After the death of her husband, she moved with her brother Ban Gu and devoted herself to raising her children and to literature. At the time, her brother was completing their father’s work on the history of the Han Dynasty – “the Book of Han.” Ban Gu was convicted for involvement in palace fraud and was executed in 92 AD. Five years later, Ban Zhao was appointed by the Emperor to take over the authorship of the book.
While working for the Emperor, she also tutored other scholars how to read the texts; she was a teacher in the Dongguan Library, on the language of the Han Shu, and had access to all the books in the Dongguan Imperial Library. The Emperor appointed her to be the teacher of all members of his family, who called her “Cao Dagu”.

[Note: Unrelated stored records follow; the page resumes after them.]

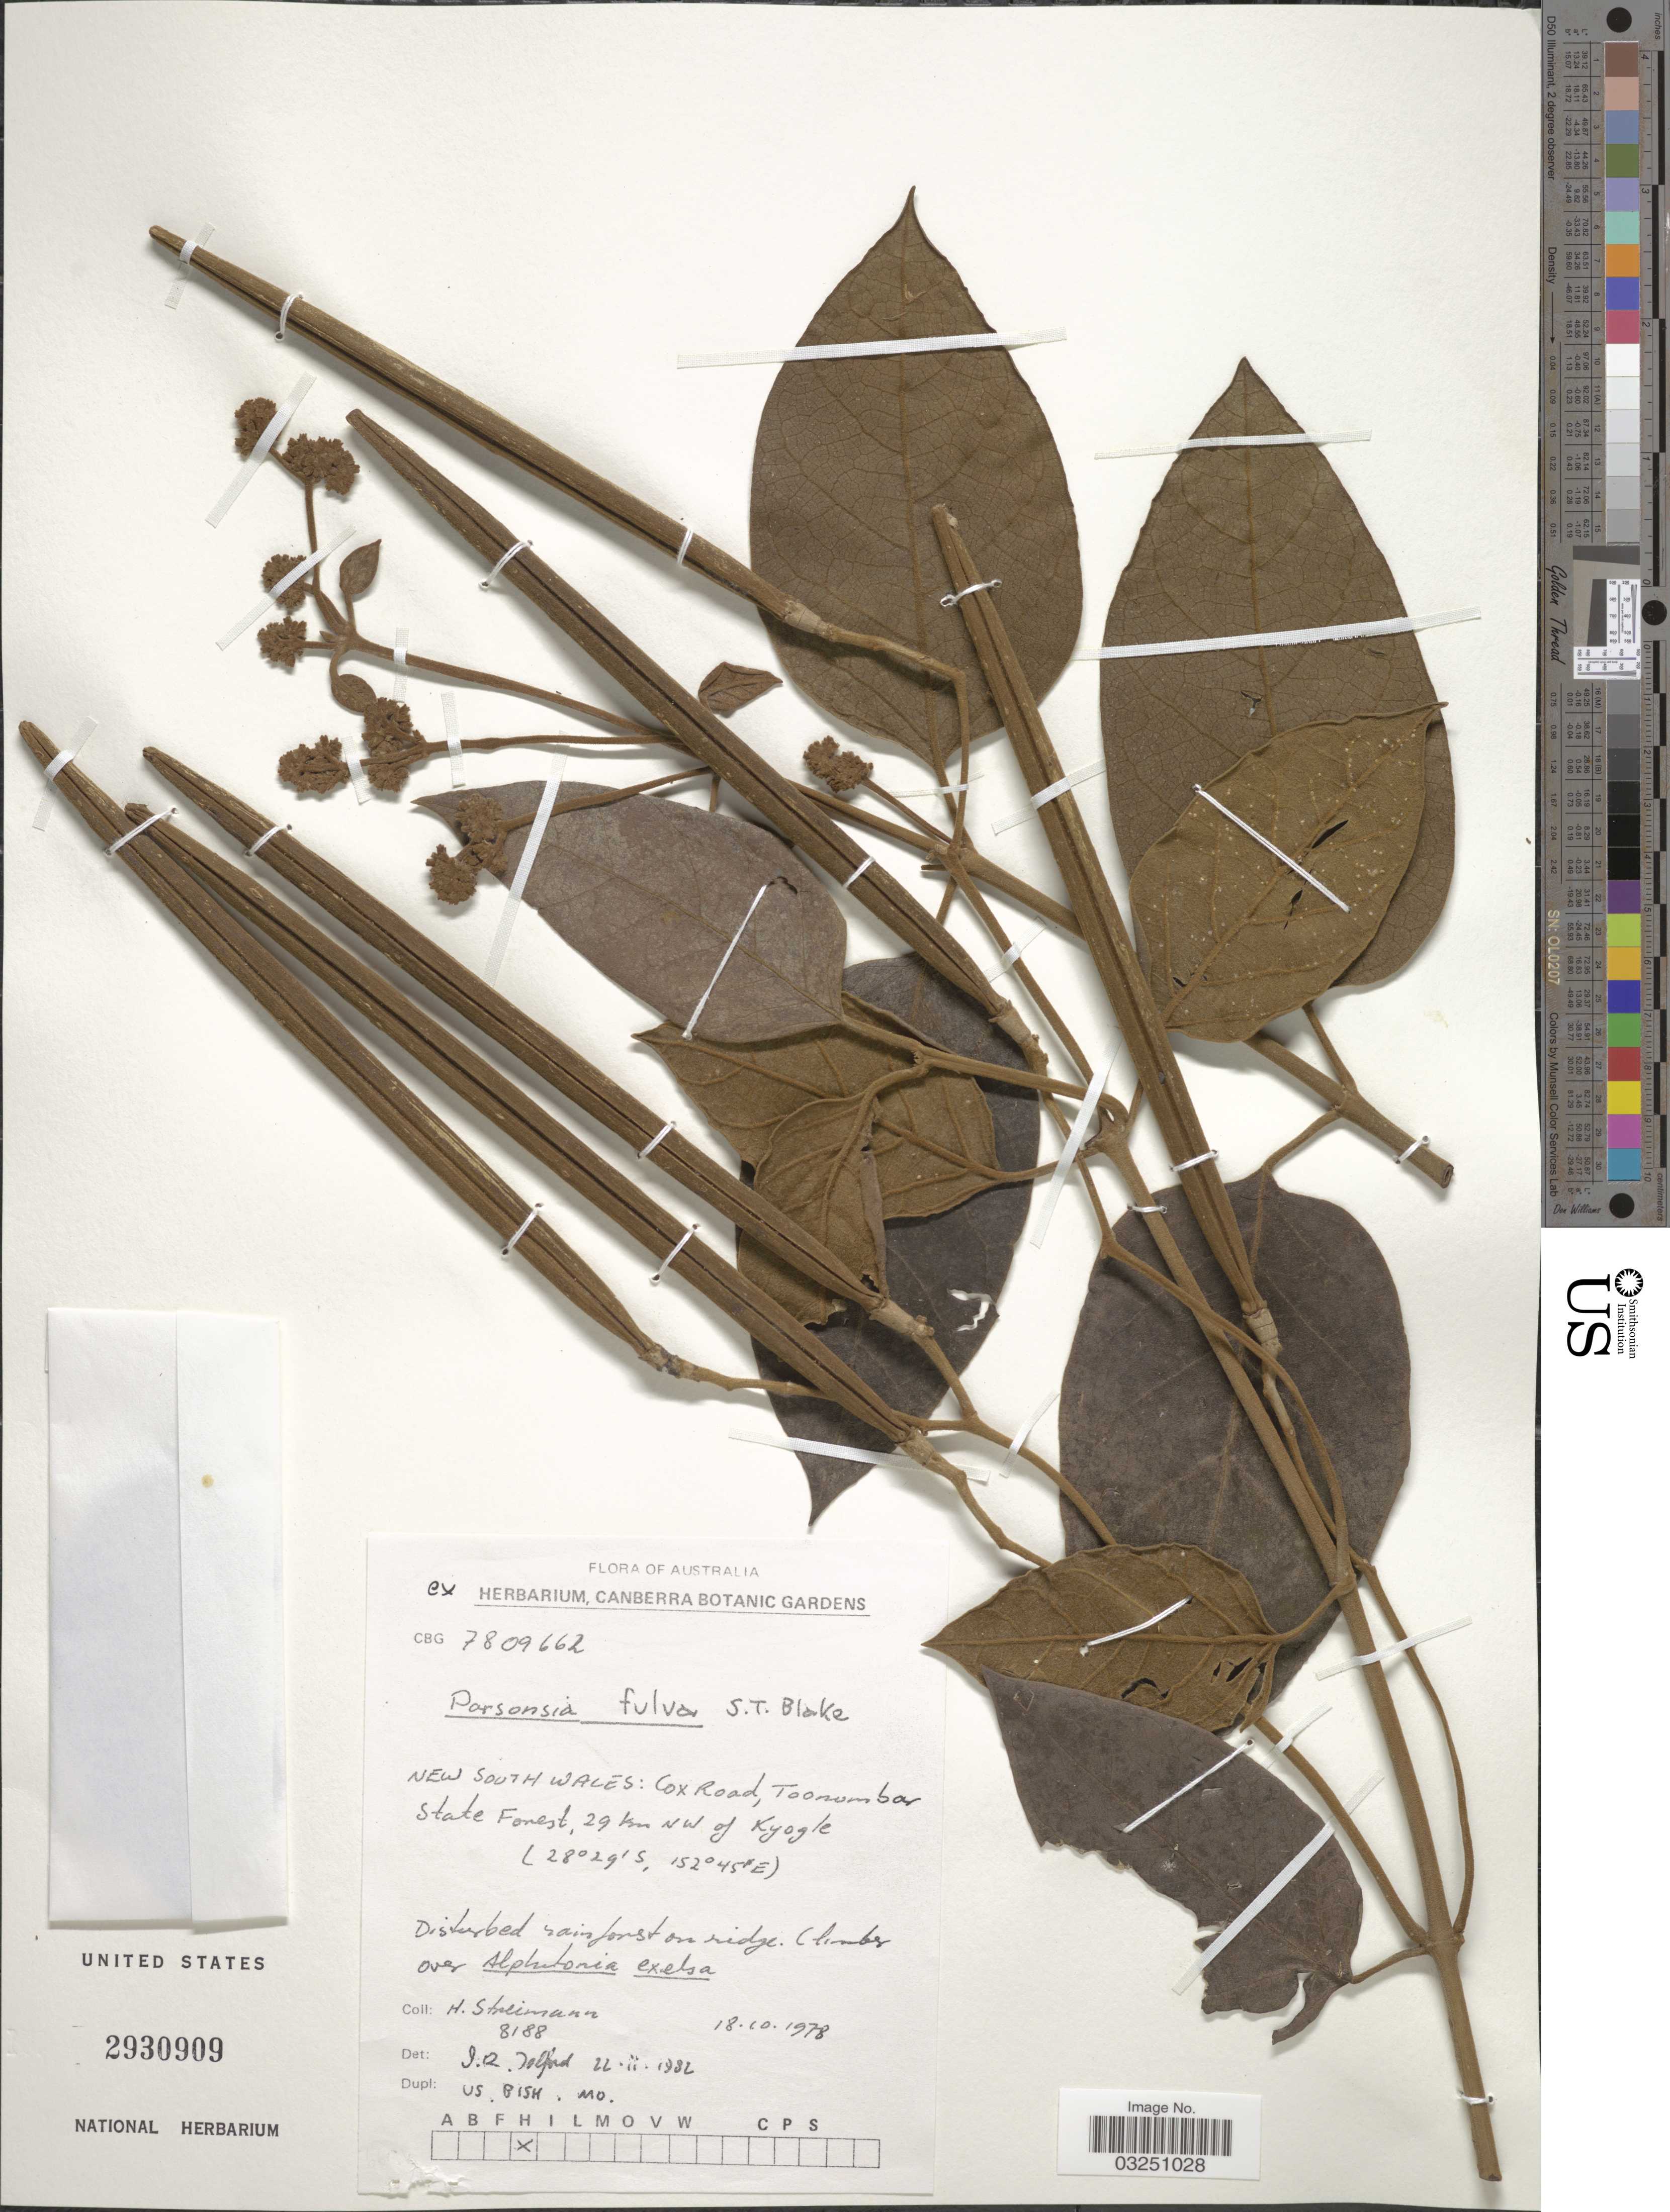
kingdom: Plantae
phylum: Tracheophyta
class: Magnoliopsida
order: Myrtales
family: Lythraceae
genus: Parsonsia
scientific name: Parsonsia fulva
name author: S.T. Blake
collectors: H. Streimann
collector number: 8188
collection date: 1978-10-18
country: Australia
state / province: New South Wales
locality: Cox Road, Toonumbar State Forest, 29 km NW of Kyogle.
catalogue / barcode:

Besides the History of the Han, which is one of the best-known histories ever written and the model for all future dynastic histories in China, Zhao also wrote the Confucian moralistic book Lessons for Women. In it, she teaches women to obey literature and their husbands, brothers, fathers etc.
According to her, “Nothing is better than obedience which sacrifices personal opinion.” In her opinion (considering the cultural frame of the time she lived in) if a woman acts with wisdom and obedience she can become a powerful old woman.
Among her students was Empress Deng Sui, who favored Zhao and granted her political power. Zhao became the empress’ lady-in-waiting, and also, the empress made Zhao’s sons officials. As Zhao was also responsible for the library, she managed to rearrange and enlarge it. It is possible that she supervised the copying of manuscripts from bamboo slips and silk onto a recently invented material, paper.
Zhao accompanied her son, Cao Gu, to Chenliu County, where he was appointed as an official. She died in Chenliu County and was deeply mourned by the Empress.